A Virginia couple has filed a proposed consumer class action lawsuit against Samsung alleging certain refrigerator models have defective ice makers.
Plaintiffs Ron and Debra Bianchi filed the Samsung Ice Maker class action lawsuit in New Jersey federal court claims the refrigerators are defective in a number of ways.The refrigerators, designed and manufactured by Samsung, and sold under the Samsung brand name, include French doors for the upper fresh food compartment and pull-out drawers for the freezer compartments, as well as the external dispenser built-in-door ice makers.
According to the complaint, the Samsung refrigerators have specific defects that affect the built-in-door ice makers which result in leaking and slush, over-freezing in the ice compartment, water leakage from the ice house to below the refrigerator crisper trays, fan noise from an over-iced compartment, and “freezing up”.
These ice maker problems require the consumer to perform their own maintenance and repair, since Samsung reportedly does not offer repair or replacement.
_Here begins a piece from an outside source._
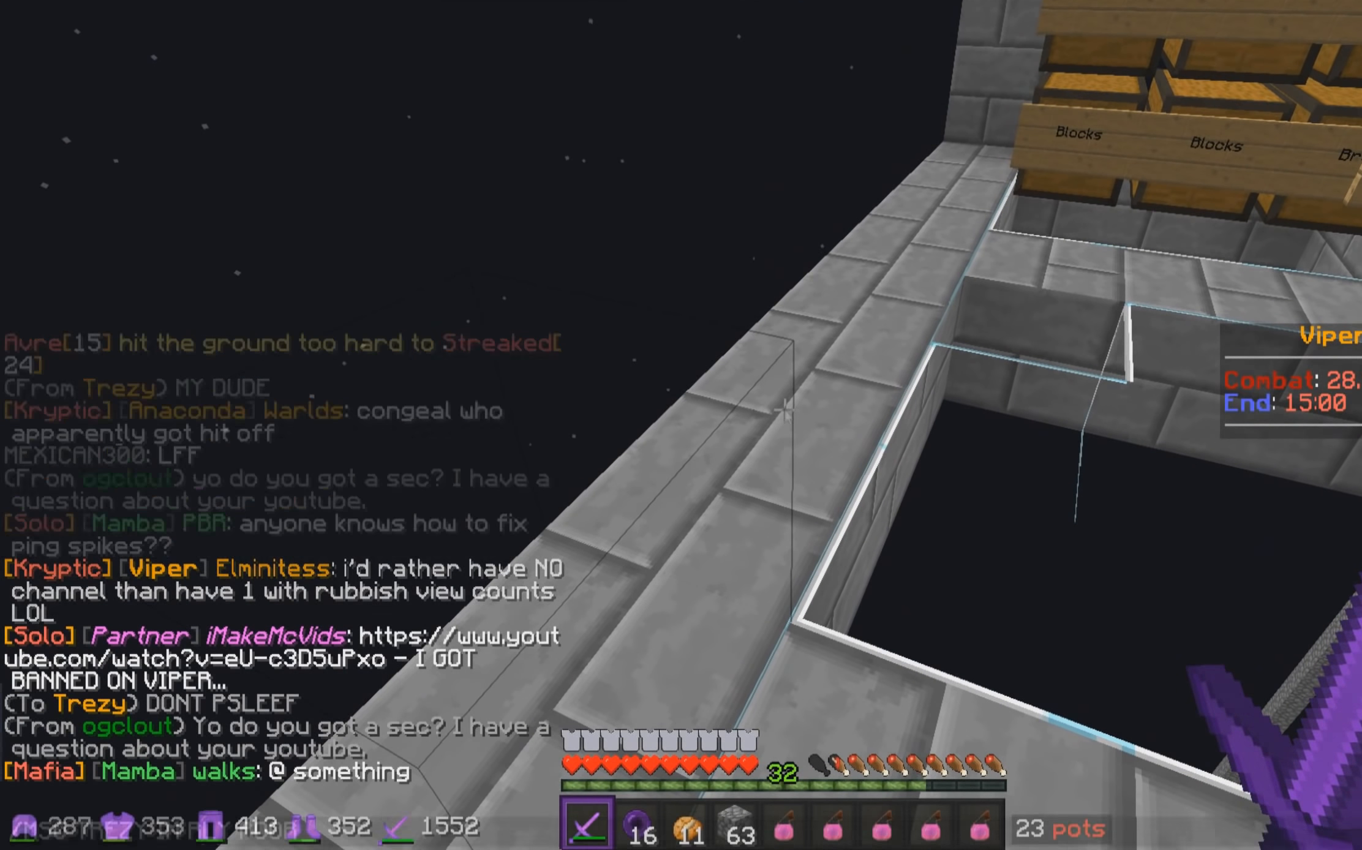
Gameplay with keyboard and mouse; each line is a JSON object with the keys and mouse buttons held at the frame after it. "events" lists presses ("down") and releases ("up") of "a", "d", "s", "w", "mouse_left" and "mouse_right" between this image and that frame as [ms after this image, input, new state], when the widget could be followed in between. "mouse_left", "mouse_right" = the "left", "right" buttons of the "mouse" list. No other keys are recorded. Fast repeated clicks can show as one long hold. Mouse movement is not recorded.
{"keys": [], "mouse": [], "events": [[100, "d", "down"], [150, "w", "down"], [250, "d", "up"], [350, "w", "up"]]}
Essentially, when the ice maker ices over and ceases to function, consumers are either left to their own to fix it or are left with a unusable ice maker, the Samsung Ice Maker class action lawsuit states.
In the Bianchis’ case, they purchased a Samsung 22.5 cu. Foot French Door Refrigerator with an external built-in ice maker online from a Home Depot in Fairfax, Virginia at a purchase price of $2,536.66. One of the selling points that propelled their decision to purchase the Samsung refrigerator was that the ice maker would make up to 5.2 pounds of ice per day. However, just two years after their purchase and not long after their one-year warranty expired, the couple’s ice maker began experiencing water buildup in the exit chute within the door of the refrigerator where the ice maker is located; water would leak into the ice access area in the refrigerator door, filling the reservoir at the base of the cutout in the door. Following this, the Bianchis’ ice maker fan began to emit loud, jarring noises.
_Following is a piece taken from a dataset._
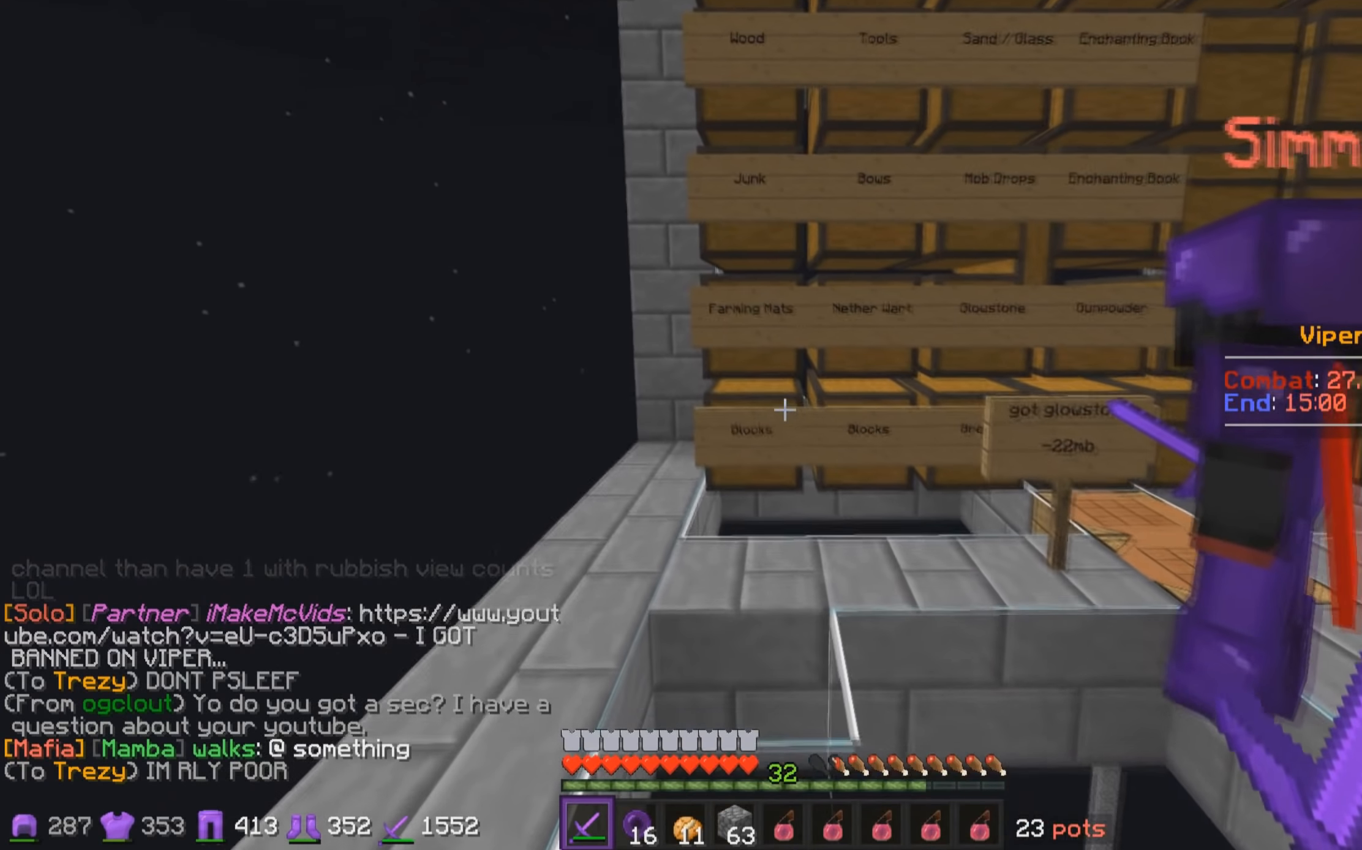
{"keys": [], "mouse": [], "events": [[50, "mouse_right", "down"], [200, "mouse_right", "up"], [350, "mouse_right", "down"], [450, "mouse_right", "up"]]}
As the issues persisted, the couple called for service and a technician inspected the ice maker (the noise had stopped by this time) who reported that the fan was frozen shut and that the noise was caused by the fan hitting the over-iced ice maker. The technician further reported that the ice maker was defective and un-fixable. The bill for the service call was $125.
Since the problems continued, Mr. Bianchi found further information on potential fixes. In keeping with what the technician advised, and also with these additional recommendations, Mr. Bianchi continued to defrost and dry the ice maker and ice house once every week or two to clear out slush and ice overflow buildup. Despite this repair, the Bianchi’s ice maker continued to ice over and not function.
The couple says had they known of the defects with the Samsung ice maker, they would have chosen a different brand. Apparently the Bianchis aren’t the only consumers up in arms over the Samsung ice makers. The class action lawsuit cites numerous consumer complaints about the defective Samsung ice makers and claims that Samsung has known of the problems with their ice makers for years but has failed to take action to repair or replace them.
The Bianchis are seeking to represent a proposed class of thousands of consumers who owned and used residential Samsung refrigerators with French Door External Dispenser built-in-door ice makers.
The Samsung Defective Ice Maker Class Action Lawsuit is Ronald Bianchi and Debra Bianchi v. Samsung Electronics America Inc. et al., Case No. 2:17-cv-01263, in the U.S. District Court for the District of New Jersey.